Records drawn from a dataset:
****************************************
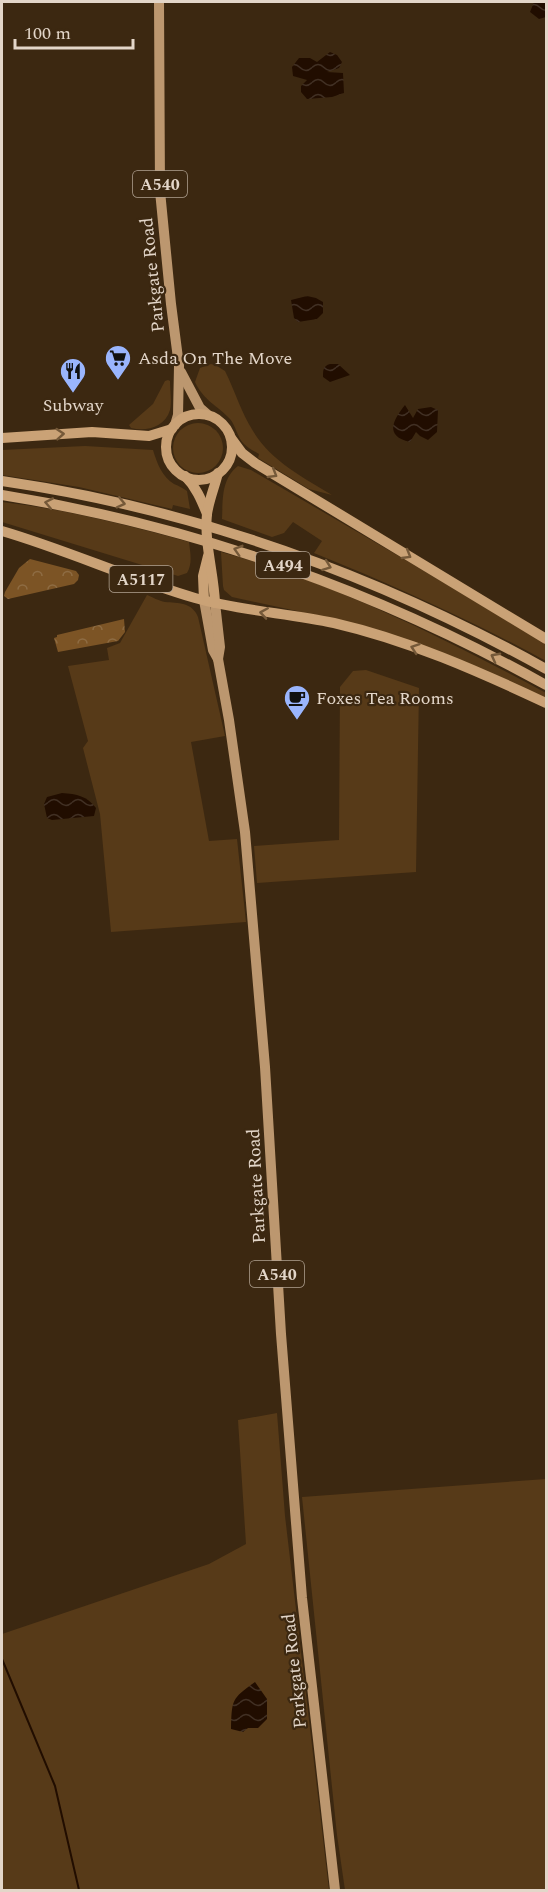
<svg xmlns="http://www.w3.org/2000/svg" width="548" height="1892" font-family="Spectral,serif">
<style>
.grass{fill:#573a18}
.forest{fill:url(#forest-crowns)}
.water{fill:url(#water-waves)}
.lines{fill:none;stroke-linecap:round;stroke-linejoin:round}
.stream{stroke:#210d00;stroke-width:2}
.primary{stroke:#bc976f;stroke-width:10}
.trunk{stroke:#caa276;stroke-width:10}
.oneway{stroke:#755939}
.labels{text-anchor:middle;stroke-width:4.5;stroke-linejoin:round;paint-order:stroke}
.shield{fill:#3c2811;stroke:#b1a292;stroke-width:1.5}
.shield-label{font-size:16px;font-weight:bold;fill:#e3d6c9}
.street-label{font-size:18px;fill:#e3d6c9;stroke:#3c2811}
.poi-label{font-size:18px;fill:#e3d6c9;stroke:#3c2811;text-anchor:start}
</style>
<defs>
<pattern id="forest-crowns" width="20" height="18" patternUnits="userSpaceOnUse" patternTransform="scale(1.5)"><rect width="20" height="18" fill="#7c5425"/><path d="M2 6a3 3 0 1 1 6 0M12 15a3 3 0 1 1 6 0" fill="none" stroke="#8e6c43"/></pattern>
<pattern id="water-waves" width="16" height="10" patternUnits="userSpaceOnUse" patternTransform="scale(1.5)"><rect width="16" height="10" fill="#210d00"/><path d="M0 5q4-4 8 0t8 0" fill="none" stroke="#413024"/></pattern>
</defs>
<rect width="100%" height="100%" fill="#3c2811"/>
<g class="grass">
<path d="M 211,364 L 217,366 L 225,371 C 235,391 241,412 253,431 C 271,461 303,477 332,495 L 309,489 L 258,458 L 259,454 C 254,451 248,448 244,444 C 237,437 236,426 230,419 C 217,405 204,401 195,382 L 200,368 Z"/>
<path d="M 168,380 L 170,381 C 170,390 172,402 170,410 C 165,427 146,432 131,428 L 129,425 L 153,404 L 165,381 Z"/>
<circle cx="198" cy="448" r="25"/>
<path d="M 85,446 L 153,450 C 157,463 162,477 174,484 C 179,486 183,488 187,491 L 190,509 L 173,505 L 172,509 L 79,487 L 2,475 L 2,450 Z"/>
<path d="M 238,466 L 251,470 L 409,562 L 546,644 L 546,661 C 471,620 393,585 314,553 L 322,541 L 293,522 L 284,533 L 272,537 L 222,519 C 223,500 221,479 238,466 Z"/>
<path d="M 2,502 C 65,509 128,525 189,542 C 190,552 193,563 187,573 L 178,576 L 2,522 Z"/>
<path d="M 221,552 C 335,583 442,637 546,693 L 546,700 L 476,667 L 297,611 L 232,597 L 224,590 L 223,586 Z"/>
<path d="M 147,595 C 152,597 159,601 165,602 C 178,603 192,602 198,617 L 225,736 L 191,742 L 209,841 L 237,839 L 246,922 L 111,932 L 100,814 L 83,748 L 88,741 L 68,666 L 109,660 L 107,648 L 120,643 Z"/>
<polygon points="366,670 419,688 416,872 257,883 254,846 339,840 340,687 353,671"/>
<polygon points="277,1413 285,1516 329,1890 2,1890 2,1634 209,1564 246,1544 238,1420"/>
<polygon points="546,1479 546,1890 345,1890 337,1835 302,1497"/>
</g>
<g class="forest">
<polygon points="30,559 76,571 79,575 78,580 74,584 8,599 4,596 5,592 19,568"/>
<polygon points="124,619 125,632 118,641 58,652 54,638 57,637 57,635"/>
</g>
<g class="water">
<polygon points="534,2 546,2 546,17 539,19 530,12"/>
<polygon points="330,52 337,55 342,62 339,68 327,72 343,73 344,93 332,97 307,99 301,92 301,86 307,80 293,76 292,67 299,58 310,58 317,62"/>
<polygon points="307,296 316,298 323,302 323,313 317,319 298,322 294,318 291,300"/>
<path d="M 330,364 L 338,364 L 350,375 L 330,382 L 323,377 C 323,370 323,366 330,364 Z"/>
<path d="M 405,405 L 413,418 L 418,409 L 431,407 L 438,410 L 437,432 L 428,440 L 420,436 L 416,432 L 410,442 C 384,436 393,420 405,405 Z"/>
<path d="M 62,793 C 77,794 87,796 96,808 L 94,816 L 52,820 L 47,818 L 44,804 L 47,797 Z"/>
<path d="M 255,1682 L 267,1699 L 267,1719 L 258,1728 L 248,1728 L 243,1732 L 231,1729 C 232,1700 231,1699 255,1682 Z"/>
</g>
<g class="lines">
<polyline class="stream" points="2,1659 55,1786 79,1890"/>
<g class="primary">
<polyline points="159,2 160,191 171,304 179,366 178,415 175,425"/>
<polyline points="181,372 200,408 208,415"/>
<polyline points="204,600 213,650 218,659 229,720 245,832 265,1067 281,1334 302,1598 335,1890"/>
<polyline points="215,603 220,647 218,659"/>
</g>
<g class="trunk">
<circle cx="199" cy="447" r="33"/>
<polyline points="2,438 92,432 149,436 172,429"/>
<polyline points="231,438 242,453 255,463 546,639"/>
<path d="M 185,476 C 196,487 201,499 207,514"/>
<path d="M 2,481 C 194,509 377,575 546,669"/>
<path d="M 2,495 C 196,526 375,590 546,685"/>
<path d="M 2,531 C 67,550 130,579 195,598 C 241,611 288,613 334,623 C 408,640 478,671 546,703"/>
<polyline points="204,600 203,576 208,556"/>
<path d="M 215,603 C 214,574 204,543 207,514 C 209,500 215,486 218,473"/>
</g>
</g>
<defs><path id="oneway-chevron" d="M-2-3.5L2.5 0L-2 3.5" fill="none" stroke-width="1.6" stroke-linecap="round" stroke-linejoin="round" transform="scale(1.5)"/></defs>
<g class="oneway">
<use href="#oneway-chevron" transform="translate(60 434) rotate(-4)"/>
<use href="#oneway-chevron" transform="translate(273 474) rotate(31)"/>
<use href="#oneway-chevron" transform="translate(49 503) rotate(-169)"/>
<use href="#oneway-chevron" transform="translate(121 503) rotate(13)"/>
<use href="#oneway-chevron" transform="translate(238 550) rotate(-163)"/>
<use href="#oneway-chevron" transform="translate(407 555) rotate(31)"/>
<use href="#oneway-chevron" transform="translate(327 566) rotate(20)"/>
<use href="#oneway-chevron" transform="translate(264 613) rotate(-171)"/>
<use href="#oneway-chevron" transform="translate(415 648) rotate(-161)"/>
<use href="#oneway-chevron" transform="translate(495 657) rotate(-152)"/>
</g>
<defs>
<g id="supermarket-pin" transform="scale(1.35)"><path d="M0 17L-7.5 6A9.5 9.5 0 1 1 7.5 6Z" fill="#9ab5fd" stroke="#3c2811"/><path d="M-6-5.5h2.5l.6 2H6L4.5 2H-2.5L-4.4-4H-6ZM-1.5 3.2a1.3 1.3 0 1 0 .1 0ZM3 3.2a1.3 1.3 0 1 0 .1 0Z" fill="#111"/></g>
<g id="restaurant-pin" transform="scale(1.35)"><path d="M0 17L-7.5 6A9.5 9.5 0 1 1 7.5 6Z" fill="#9ab5fd" stroke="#3c2811"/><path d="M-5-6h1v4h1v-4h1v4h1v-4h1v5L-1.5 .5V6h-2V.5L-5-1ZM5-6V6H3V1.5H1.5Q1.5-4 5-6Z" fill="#111"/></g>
<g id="cafe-pin" transform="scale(1.35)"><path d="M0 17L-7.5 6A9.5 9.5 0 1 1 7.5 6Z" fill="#9ab5fd" stroke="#3c2811"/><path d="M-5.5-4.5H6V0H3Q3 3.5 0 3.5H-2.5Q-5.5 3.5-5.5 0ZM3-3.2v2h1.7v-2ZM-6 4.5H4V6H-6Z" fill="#111"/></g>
</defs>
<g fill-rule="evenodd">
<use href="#supermarket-pin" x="118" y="358"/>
<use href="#restaurant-pin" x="73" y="371"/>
<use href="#cafe-pin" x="297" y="698"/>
</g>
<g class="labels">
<g class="shield">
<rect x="133" y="171" width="54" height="26" rx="4.5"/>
<rect x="256" y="552" width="54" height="26" rx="4.5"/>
<rect x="109.5" y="566" width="63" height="26" rx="4.5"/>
<rect x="250" y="1261" width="54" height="26" rx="4.5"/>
</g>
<g class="shield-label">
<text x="160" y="190">A540</text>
<text x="283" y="571">A494</text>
<text x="141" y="585">A5117</text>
<text x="277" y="1280">A540</text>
</g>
<g class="street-label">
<text transform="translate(152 275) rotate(-96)" y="6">Parkgate Road</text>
<text transform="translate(256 1186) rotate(-93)" y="6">Parkgate Road</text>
<text transform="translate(294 1671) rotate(-96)" y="6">Parkgate Road</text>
</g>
<g class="poi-label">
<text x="138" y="364">Asda On The Move</text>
<text x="73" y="411" text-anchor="middle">Subway</text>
<text x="316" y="704">Foxes Tea Rooms</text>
</g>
</g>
<rect width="548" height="1892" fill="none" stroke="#e3d6c9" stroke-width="6"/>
<path d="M15 39v9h118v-9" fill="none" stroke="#e3d6c9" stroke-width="3"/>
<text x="24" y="39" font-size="18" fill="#e3d6c9" stroke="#3c2811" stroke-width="4.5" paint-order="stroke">100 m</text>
</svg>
****************************************
Look through the data above for the string "lines" and copy every line where it appears.

### ANSWER BOX
.lines{fill:none;stroke-linecap:round;stroke-linejoin:round}
<g class="lines">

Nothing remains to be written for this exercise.